New SFTP backend uses outdated paramiko, breaks connection to server even with --use-scp
Affects | Status | Importance | Assigned to | Milestone | |
---|---|---|---|---|---|
Duplicity |
Fix Released
|
Undecided
|
Unassigned | ||
duplicity (Ubuntu) |
Fix Released
|
Undecided
|
Unassigned |
Bug Description
We recently tried updating from duplicity 0.6.17 to 0.6.18 on Gentoo.
The SSH backend now makes uses of paramiko to establish a sftp connection.
This is a problem because the paramiko library do not support ECDSA authentication, and because of that complains:
BackendException: ssh connection to x failed: Unknown server x
That is because there is no RSA or DSA key for server x in ~/.ssh/known_hosts. This shouldn't be a problem with --use-scp flag, however file sshbackend.py shows that it is indeed: check for self.client.connect happens before any check for globals.use_scp is done.
We solved this temporarily via:
ssh -o <email address hidden>,<email address hidden>,<email address hidden>,<email address hidden>
Now it fails with another error:
BackendException: ssh connection to x failed: No authentication methods available
UPDATE: the documentation states that --use-scp allows duplicity to use scp.

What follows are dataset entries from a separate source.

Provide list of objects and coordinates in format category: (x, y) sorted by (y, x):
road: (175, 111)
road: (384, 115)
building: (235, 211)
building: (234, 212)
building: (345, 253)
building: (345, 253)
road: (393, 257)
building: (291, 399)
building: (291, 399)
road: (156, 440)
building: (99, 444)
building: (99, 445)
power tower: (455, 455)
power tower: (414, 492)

I had assumed it was in the way it used to be, but it seems not. I guess in the meantime the only option for us will be to downgrade duplicity in wait for a fix to this.
Changed in duplicity (Ubuntu): | |
status: | Confirmed → Fix Released |
I am getting the same message despite as far as I can tell the remote server does not use ECDSA authentication, at least the keys in known_hosts are both ssh-rsa after I sftp there by hand.